Michael Gambon is a Member of Parliament who, after opposing
Wilberforce, follows his conscience to support him.  Also present
in the production are Ciarán Hinds, Rufus Sewell, and Bill
Paterson.

I suppose that at one time this film's liberties with historic
fact would not have been really bothersome.  It probably is no
less accurate to the life of William Wilberforce than a film like
YANKEE DOODLE DANDY to the life of George M. Cohan.  Somehow with
the history more easily available on the Internet, one almost
expects that filmmakers would feel obliged to try to stick close
to truth.  This is not a bad film, but it is misleading in many
ways.  I rate it a +1 on the -4 to +4 scale or 6/10.

Film Credits: http://us.imdb.com/title/tt0454776/

Film site including links to study materials
http://www.amazinggracemovie.com/

More on Wilberforce:
http://en.wikipedia.org/wiki/William_Wilberforce
http://tinyurl.com/34qr66

The BBC Broadcast mentioned above
http://tinyurl.com/32ahzm

[-mrl]

===================================================================


TOPIC: The French Language (letter of comment by Patricia King)

In Mark's article on French in the 02/09/07 issue of the MT VOID,
he wrote, "I has been a while since my French class but shouldn't
it be CASINO ROYAL?  Don't adjectives have to agree in gender with
nouns?"  [-mrl]

Pat King responds, "As a Francophile, I'd like to make a comment
on the "Casino Royale" issue.  You are correct, of course, that
"casino" is masculine and the adjective should be "royal."  If the
casino were named "royal" then it should be called "Casino la
Royale."  I guess we just have to assume that Fleming  (and his
publishers) did not speak French very well."  [-pk]

===================================================================


TOPIC: KIM (letter of comment by Joseph T. Major)

In response to Evelyn's comments on KIM in the 02/23/07 issue of
the MT VOID, Joe Major writes:

KIM: There was a boy born in India who took up a position as a
undercover spy, pretending to be someone he was not.  He hearkened
to his Guru, and in his declining days was received in the land
which had been his true home.

However, as a ferocious anti-Bolshevik, Kipling would not have
been pleased with Kim Philby [Harold Adrian Russell Philby].
(His "guru" would have been his sometime case officer, the
ex-seminarian Theodore Mally, who was one of those who was
unmasked as a traitor, confessed his crimes, and received the
supreme measure of social self-defense.)  [-jtm]

===================================================================

TOPIC: LETTERS FROM IWO JIMA (letter of comment by Taras Wolansky)
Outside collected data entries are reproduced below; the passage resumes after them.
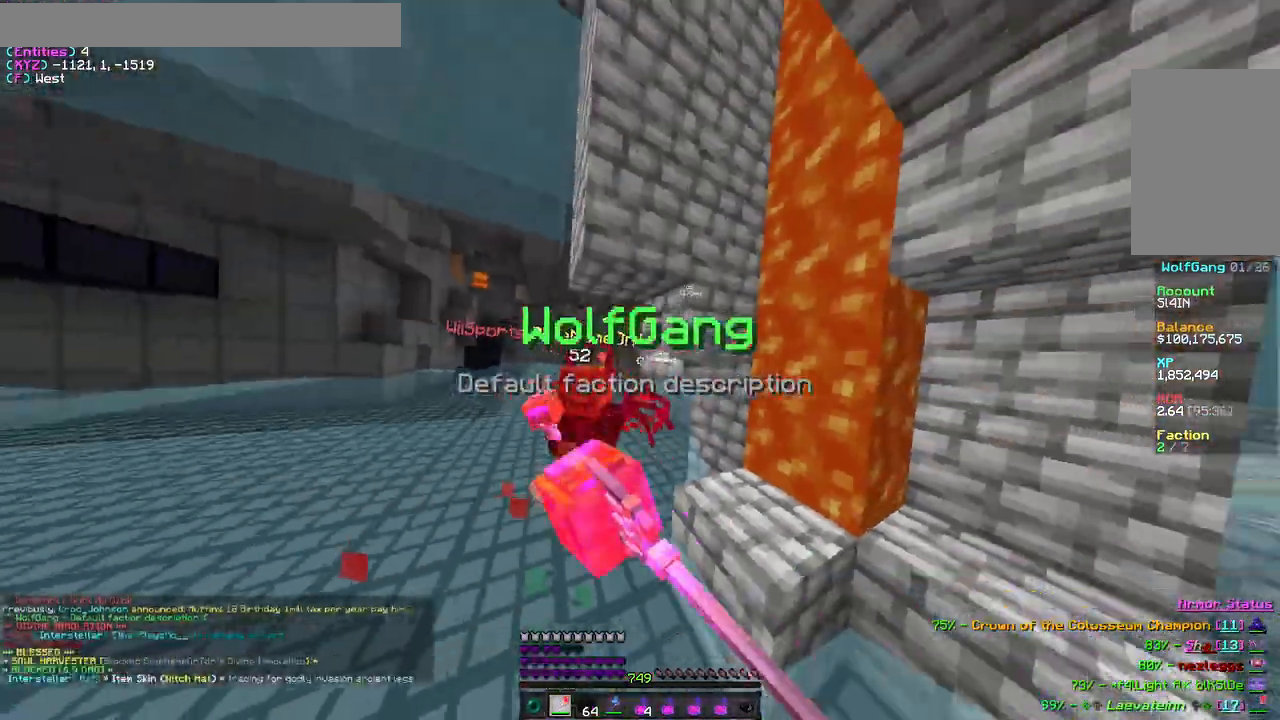
{"keys": ["w"], "mouse": [], "events": [[117, "mouse_left", "up"], [217, "a", "down"], [217, "mouse_left", "down"], [283, "a", "up"], [317, "mouse_left", "up"], [383, "mouse_left", "down"], [500, "mouse_left", "up"]]}
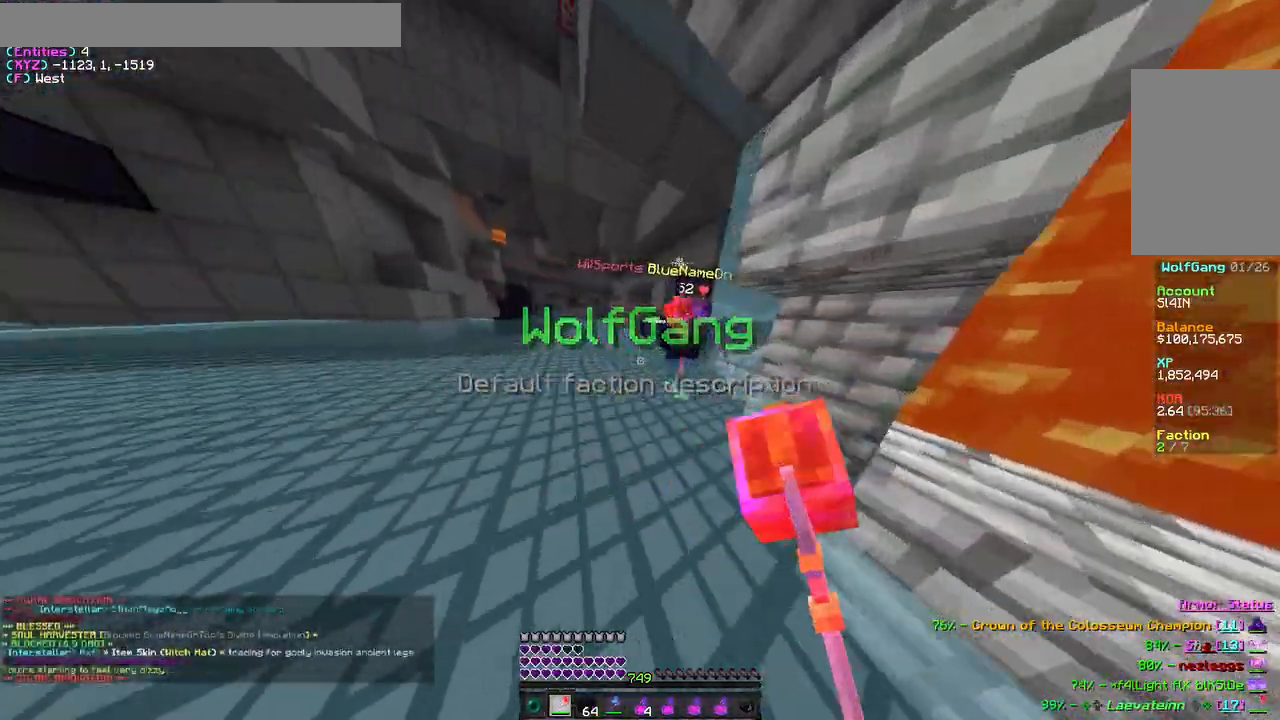
{"keys": ["d", "s"], "mouse": [], "events": [[33, "mouse_left", "down"], [267, "d", "down"], [300, "mouse_left", "up"], [333, "w", "up"], [350, "mouse_left", "down"], [417, "s", "down"], [450, "mouse_left", "up"]]}
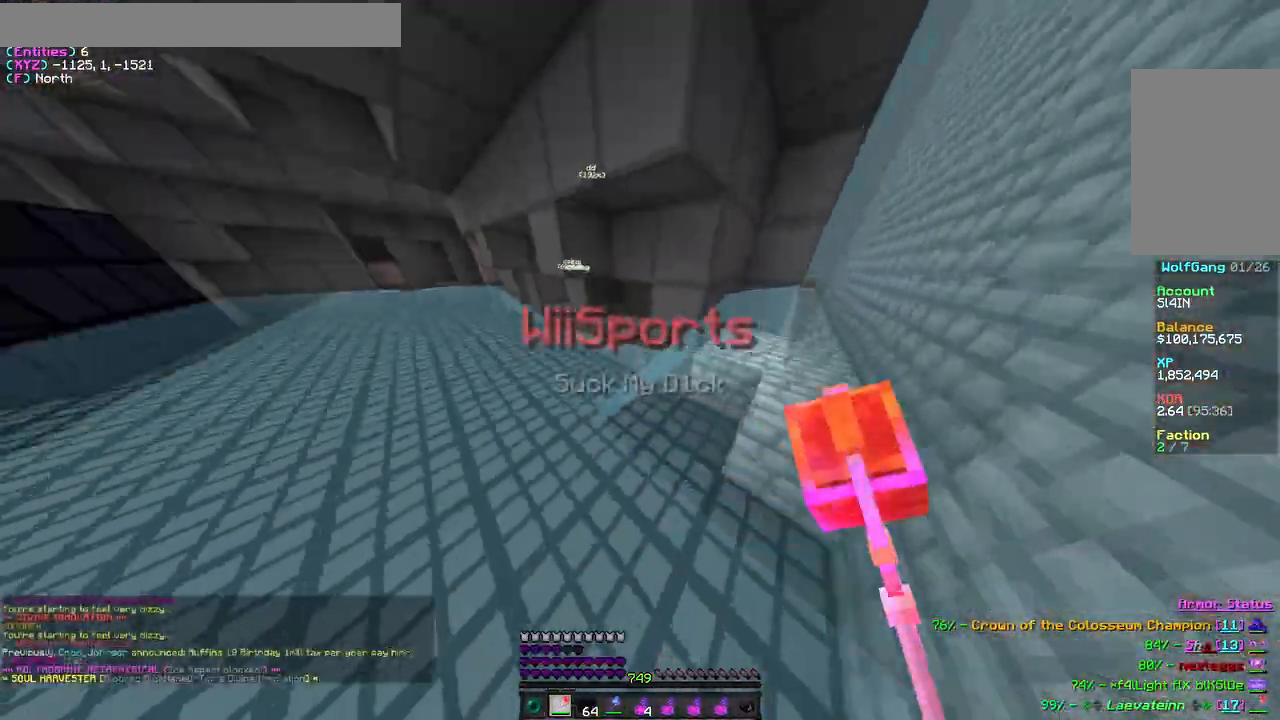
{"keys": ["d", "s"], "mouse": [], "events": [[50, "a", "down"], [50, "d", "up"], [367, "a", "up"], [400, "d", "down"]]}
In response to Mark's review of LETTERS FROM IWO JIMA in the
02/16/07 issue of the MT VOID, Taras Wolansky writes, "Reading
the review of Letters from Iwo Jima, which I still haven't
managed to see (it's not in my usual theater), a few lines stuck
out: 'The soldiers experience and personalities are not very
different from those of their American enemies. ... The majority
of those on both sides are just decent people hoping to survive
the war and to get back to civilian life. ... both sides are seen
as noble ...'  In fact, we know from the history of World War II
that none of this is true.  Japanese troops were much more prone
to atrocities and mass murder.  Their racial ideology was perhaps
not as extreme as that of their allies, the Nazis, but it may
have been more widely held and ingrained, being of much, much
older vintage.  They treated the Chinese and Koreans as subhuman,
slaughtering them, subjecting them to medical experiments, making
sex slaves of young women for the convenience of the troops."
[-tw]

Mark responds, "And if what you say is all true, and I think you
can make a case that it is, does it actually contradict
Eastwood's point of view that the majority on both sides are
decent?  We are talking about a large population of people.  I
don't see any contradiction in saying that the majority of
American soldiers are decent and moral people and at the same
time admitting that some Americans have been responsible for some
heinous atrocities in wartime.  And this is no hair-splitting
technicality.  It is very important in people's attitudes toward
the Japanese and the American people."  [-mrl]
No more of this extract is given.